The task: Word for word, set down every line of the entries below from the line with "G04 HOLES PLATED*" to the line with "X1276Y280D03*", including both, and no other line.

Dataset records:
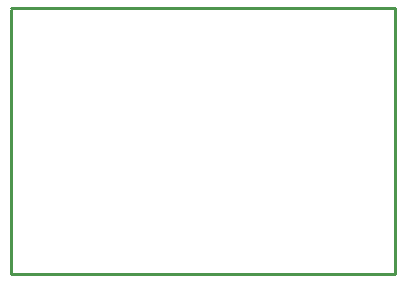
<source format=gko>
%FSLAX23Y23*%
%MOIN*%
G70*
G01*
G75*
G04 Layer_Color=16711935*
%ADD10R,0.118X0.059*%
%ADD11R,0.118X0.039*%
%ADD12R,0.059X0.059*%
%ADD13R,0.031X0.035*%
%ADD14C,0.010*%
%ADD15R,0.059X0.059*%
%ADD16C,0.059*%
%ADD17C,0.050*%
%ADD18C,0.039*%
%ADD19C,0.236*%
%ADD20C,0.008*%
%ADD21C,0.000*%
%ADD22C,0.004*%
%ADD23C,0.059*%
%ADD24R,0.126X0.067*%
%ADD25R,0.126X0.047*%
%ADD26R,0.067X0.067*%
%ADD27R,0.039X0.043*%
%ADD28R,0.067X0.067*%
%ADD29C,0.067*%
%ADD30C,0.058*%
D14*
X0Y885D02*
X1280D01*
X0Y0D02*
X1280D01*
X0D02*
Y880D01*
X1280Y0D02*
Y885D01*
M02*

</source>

--

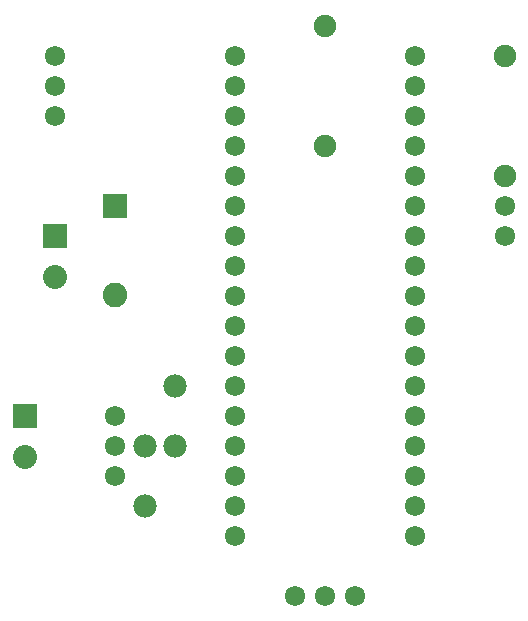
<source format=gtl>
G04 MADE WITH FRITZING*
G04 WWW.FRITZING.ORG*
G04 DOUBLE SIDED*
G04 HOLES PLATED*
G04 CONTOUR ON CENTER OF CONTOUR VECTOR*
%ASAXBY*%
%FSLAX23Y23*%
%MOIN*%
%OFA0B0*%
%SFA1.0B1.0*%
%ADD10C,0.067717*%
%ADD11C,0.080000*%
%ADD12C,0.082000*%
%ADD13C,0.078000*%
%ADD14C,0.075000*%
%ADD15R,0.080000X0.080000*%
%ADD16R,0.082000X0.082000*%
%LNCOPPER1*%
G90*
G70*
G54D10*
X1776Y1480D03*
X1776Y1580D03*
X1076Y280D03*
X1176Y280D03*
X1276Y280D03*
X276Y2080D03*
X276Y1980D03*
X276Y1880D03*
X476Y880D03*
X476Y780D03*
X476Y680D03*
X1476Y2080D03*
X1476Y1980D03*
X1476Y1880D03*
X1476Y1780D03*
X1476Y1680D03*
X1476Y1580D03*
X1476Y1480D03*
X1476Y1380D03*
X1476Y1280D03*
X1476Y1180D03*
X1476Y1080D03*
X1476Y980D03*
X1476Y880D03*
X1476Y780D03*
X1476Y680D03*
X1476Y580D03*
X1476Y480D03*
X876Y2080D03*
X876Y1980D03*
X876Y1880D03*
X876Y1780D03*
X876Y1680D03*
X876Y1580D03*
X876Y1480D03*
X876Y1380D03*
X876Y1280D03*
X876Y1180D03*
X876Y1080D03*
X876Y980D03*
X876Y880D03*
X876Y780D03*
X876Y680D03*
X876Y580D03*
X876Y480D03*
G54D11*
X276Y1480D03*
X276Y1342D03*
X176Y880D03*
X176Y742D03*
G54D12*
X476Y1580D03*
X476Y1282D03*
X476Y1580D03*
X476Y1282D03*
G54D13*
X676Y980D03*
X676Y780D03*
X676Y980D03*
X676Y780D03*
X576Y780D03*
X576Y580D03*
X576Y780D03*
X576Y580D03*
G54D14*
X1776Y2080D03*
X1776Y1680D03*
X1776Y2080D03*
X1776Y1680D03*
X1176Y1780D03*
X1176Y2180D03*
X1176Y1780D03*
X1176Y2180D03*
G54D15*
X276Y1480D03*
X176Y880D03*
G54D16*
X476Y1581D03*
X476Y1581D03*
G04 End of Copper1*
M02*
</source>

Finished exercise:
G04 HOLES PLATED*
G04 CONTOUR ON CENTER OF CONTOUR VECTOR*
%ASAXBY*%
%FSLAX23Y23*%
%MOIN*%
%OFA0B0*%
%SFA1.0B1.0*%
%ADD10C,0.067717*%
%ADD11C,0.080000*%
%ADD12C,0.082000*%
%ADD13C,0.078000*%
%ADD14C,0.075000*%
%ADD15R,0.080000X0.080000*%
%ADD16R,0.082000X0.082000*%
%LNCOPPER1*%
G90*
G70*
G54D10*
X1776Y1480D03*
X1776Y1580D03*
X1076Y280D03*
X1176Y280D03*
X1276Y280D03*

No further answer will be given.